These were the siblings of my grandmother. In this picture her eldest sister Clair and her brother Dima are shown performing a Russian dance.
Cleopatra was called Clair as she detested her given name. She was, according to my grandmother, sensitive, kind, straightforward and truthful. She acted older than her years and was therefore treated as if she were grown up. She took to heart the task of ensuring her younger sisters, who she called The Little Ones, and her brother grew up to be “good”. Clair was almost fanatical in her patriotism toward Russia and disliked travelling abroad. When she was old enough she took courses in nursing.
Vladimir, or Dima, was a reserved boy who was also shy. My grandmother describes him as handsome and extremely intelligent. He had a very artistic disposition and a highly developed sense of beauty. He was very musical, played both the piano and the mandolin, was a great reader and had a wonderful sense of humour. He and my grandmother were very close, but I can never forgive him for telling her she did not turn out pretty like her sisters!
Next in line was Natalie, or Tata, who was the imaginative one in the family. She lived in a fairyland of her own and, according to my grandmother, used to tell them long, mysterious, breathtaking stories which held them spellbound for hours. Tata was always the leader in their games, if there was to be a queen it would be Tata, if there was to be a witch, she would perform the role.
Helen, or Ella, was nicknamed “Quicksilver” by their governesses and teachers as she gave them the most trouble.

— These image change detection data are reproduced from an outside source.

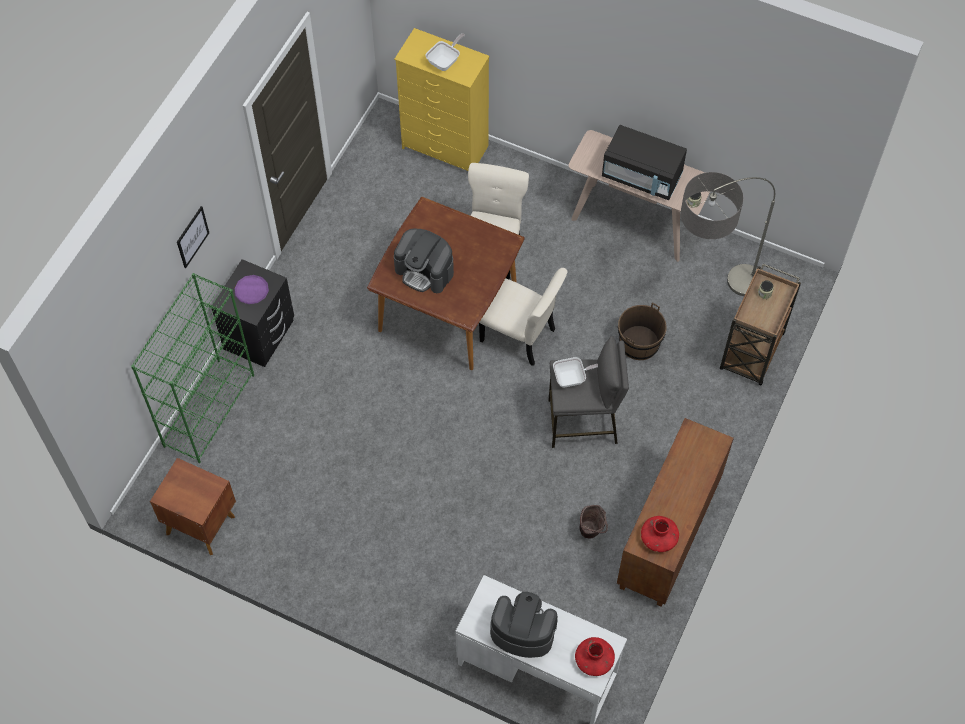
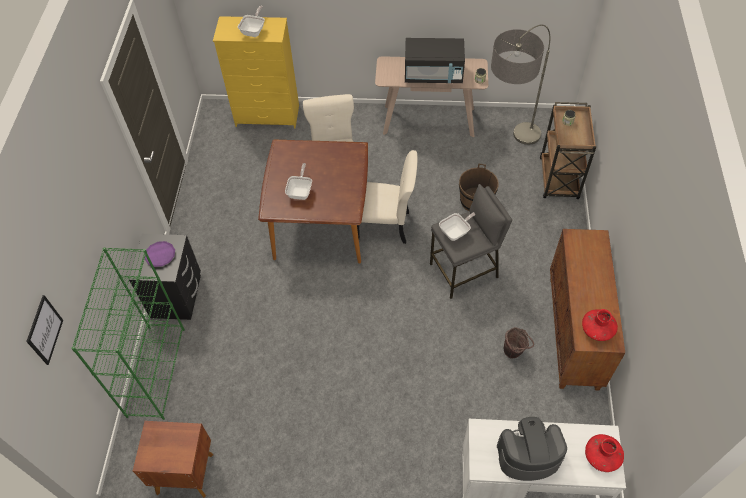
camera: 20 degrees left, 5 degrees down
(192, 237) = (92, 212): picture -> picture (44, 330)
(425, 271) = (300, 191): coffee machine -> frying pan

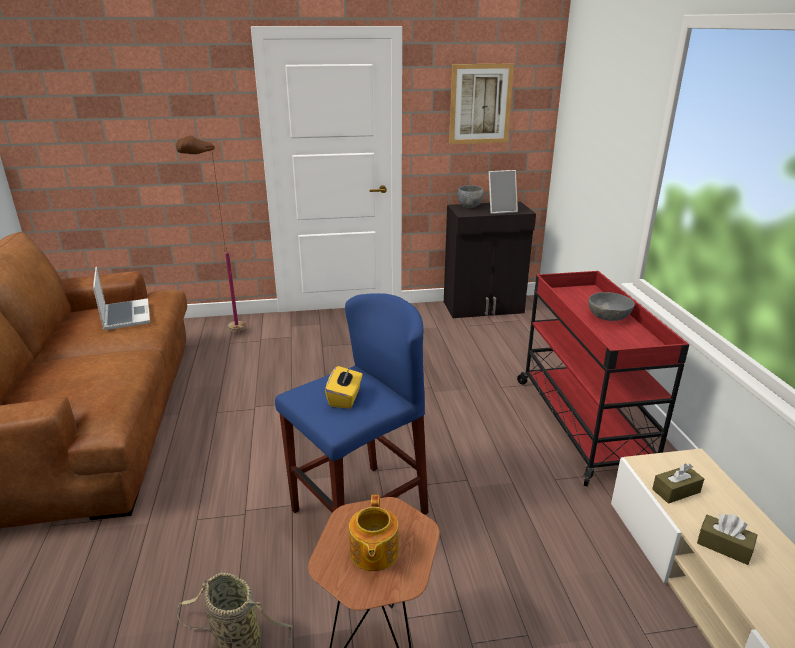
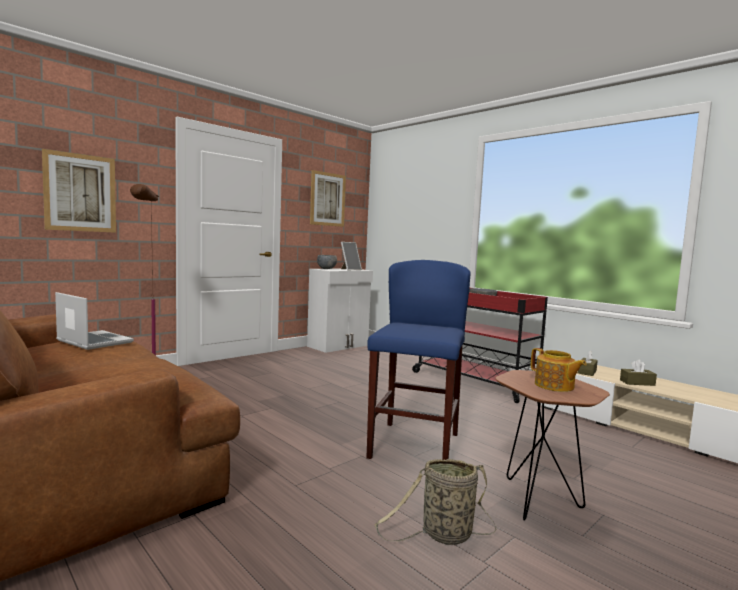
camera: 35 degrees left, 20 degrees down
(159, 136) = (80, 193): none -> picture
(345, 398) = (423, 328): yellow tissue box -> none
(484, 307) = (339, 346): black cabinet -> white cabinet

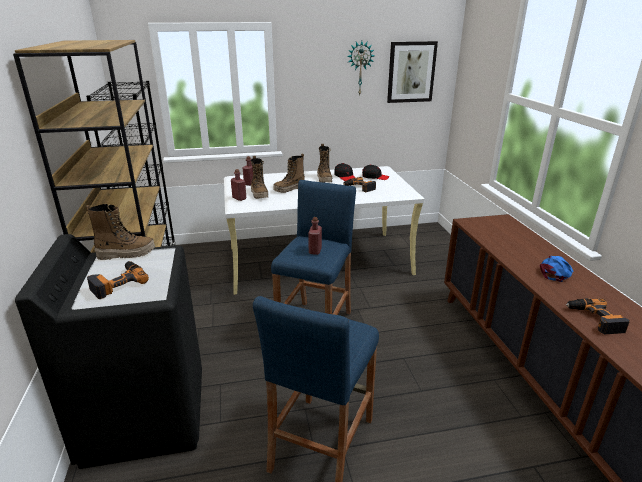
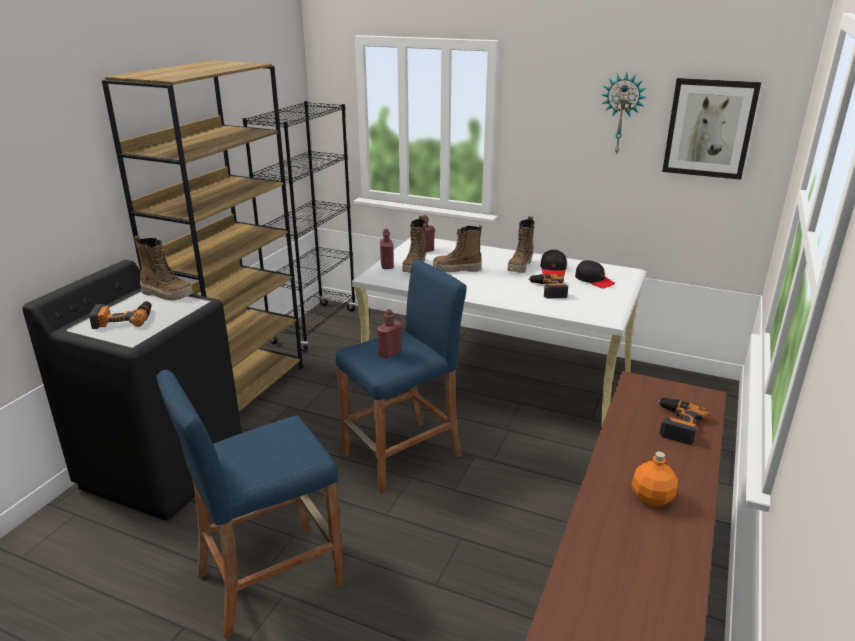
camera: 35 degrees right, 0 degrees up
(556, 272) = (651, 497): blue cap -> orange bottle
(594, 319) = (595, 579): power drill -> power drill (676, 424)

She was always lively and up to some mischief; was caught, punished and forget it the next moment. My grandmother states that to punish Ella was easy, you simply had to keep her quiet. She was usually given crocheting to do.

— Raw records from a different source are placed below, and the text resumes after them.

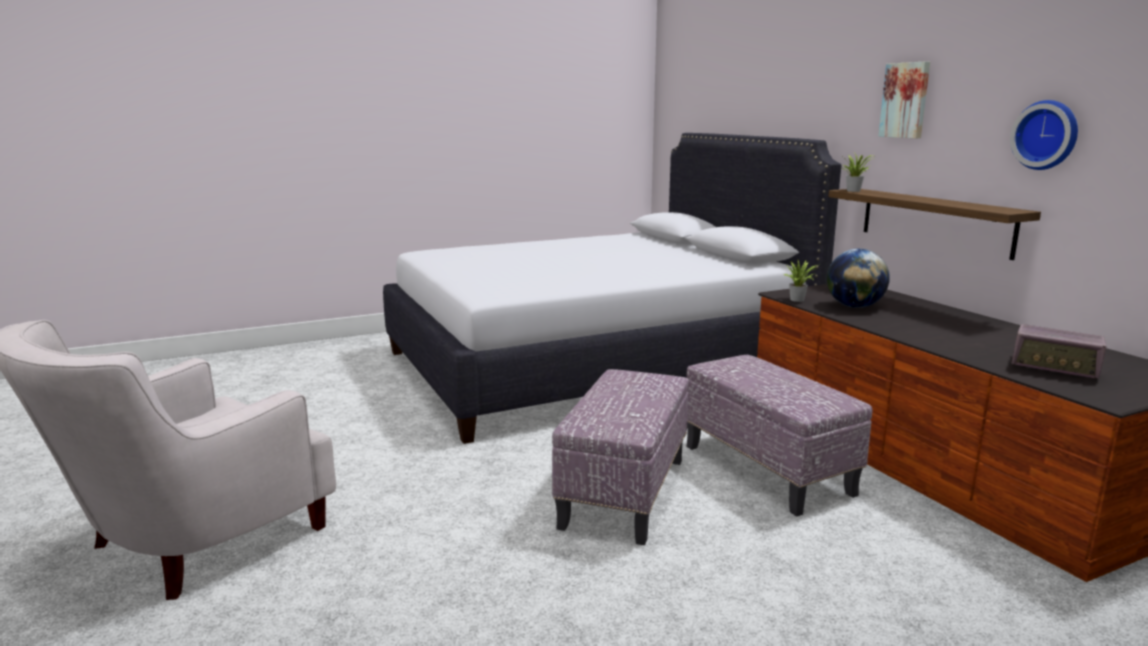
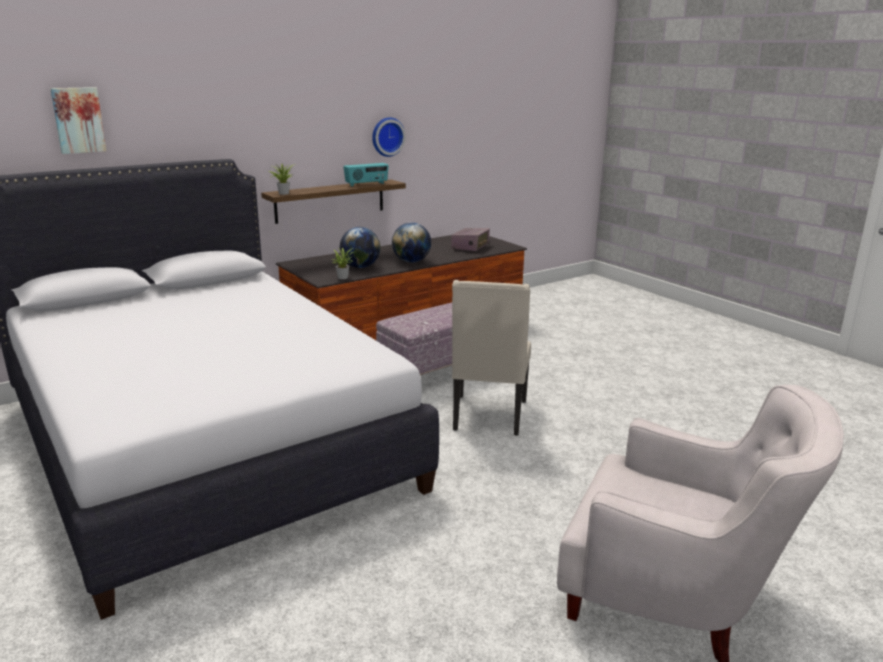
camera: 100 degrees left, 5 degrees up
(623, 491) = (489, 416): ottoman -> beige chair
(905, 100) = (292, 121): picture -> picture (78, 120)
(905, 328) = (411, 261): none -> globe
(965, 205) = (366, 184): none -> radio

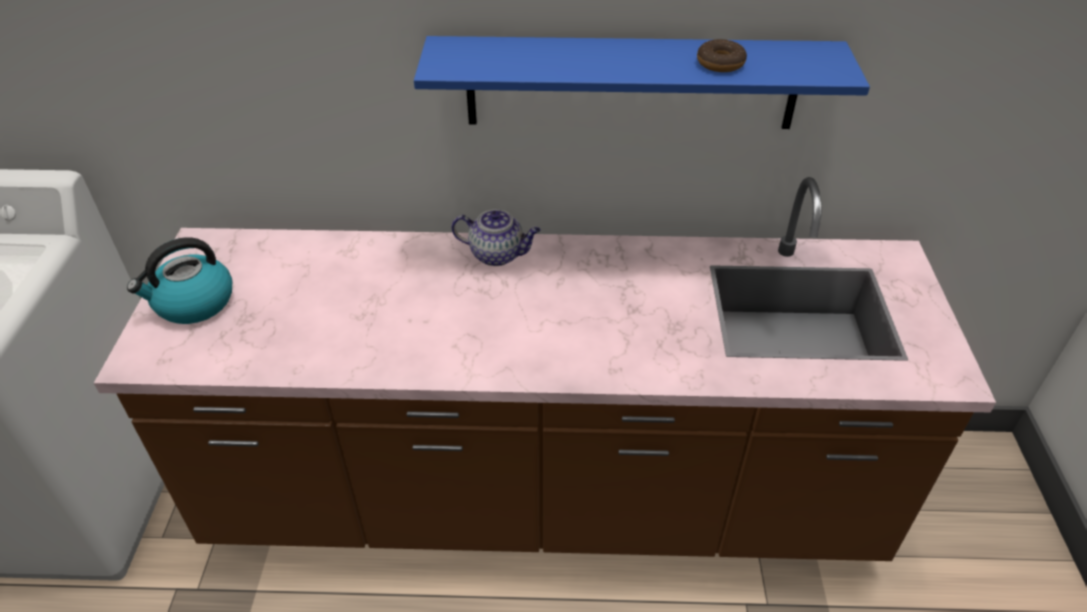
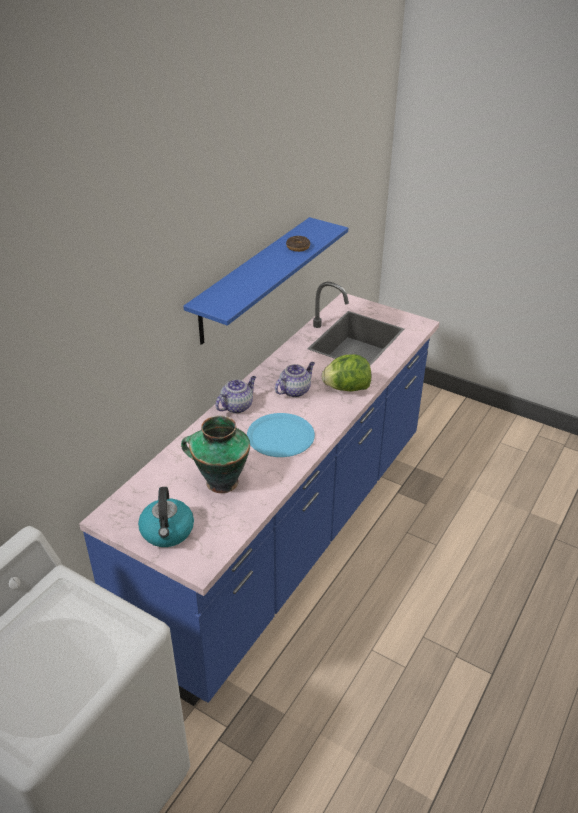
camera: 60 degrees left, 5 degrees down
(319, 308) = (220, 481): none -> vase
(461, 326) = (280, 436): none -> blue plate
(543, 500) = (288, 537): brown counter -> blue counter
(587, 296) = (295, 390): none -> teapot
(646, 352) = (346, 388): none -> lettuce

My grandmother, Olga, was the youngest and describes herself as the cry-baby of the family. I find that hard to believe as I remember her as being kind, loving and always having time to play with me. She also tried to teach me Russian but, due to my lack of interest, failed miserably.
By the end of the Russian Revolution, only my grandmother and her three sisters survived. Dima had been killed during the Revolution by Bolshevik soldiers. Clair escaped to Bulgaria with her children, who caught influenza during their flight and died. Tata and Ella escaped with my grandparents to France where they stayed when my grandparents migrated to America. One day I hope to find out more about them and see if I have any relatives left on my grandmother’s side of the family.